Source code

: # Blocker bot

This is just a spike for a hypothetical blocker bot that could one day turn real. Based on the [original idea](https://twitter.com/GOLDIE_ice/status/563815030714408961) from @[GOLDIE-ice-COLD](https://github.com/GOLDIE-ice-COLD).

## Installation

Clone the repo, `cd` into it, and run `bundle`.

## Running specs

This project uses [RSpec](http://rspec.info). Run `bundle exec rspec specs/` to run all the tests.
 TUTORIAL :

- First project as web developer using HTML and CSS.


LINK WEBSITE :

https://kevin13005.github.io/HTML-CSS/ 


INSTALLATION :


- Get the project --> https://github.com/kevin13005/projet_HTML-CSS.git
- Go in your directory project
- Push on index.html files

- - - - -

**Exercise objective**: Starting at the line that contains "into it, and" and continuing through the last line of the records, render each line as one string in a JSON list, leaving out blank lines.

**Written response**:
[
  "Clone the repo, `cd` into it, and run `bundle`.",
  "## Running specs",
  "This project uses [RSpec](http://rspec.info). Run `bundle exec rspec specs/` to run all the tests.",
  " TUTORIAL :",
  "- First project as web developer using HTML and CSS.",
  "LINK WEBSITE :",
  "https://kevin13005.github.io/HTML-CSS/ ",
  "INSTALLATION :",
  "- Get the project --> https://github.com/kevin13005/projet_HTML-CSS.git",
  "- Go in your directory project",
  "- Push on index.html files"
]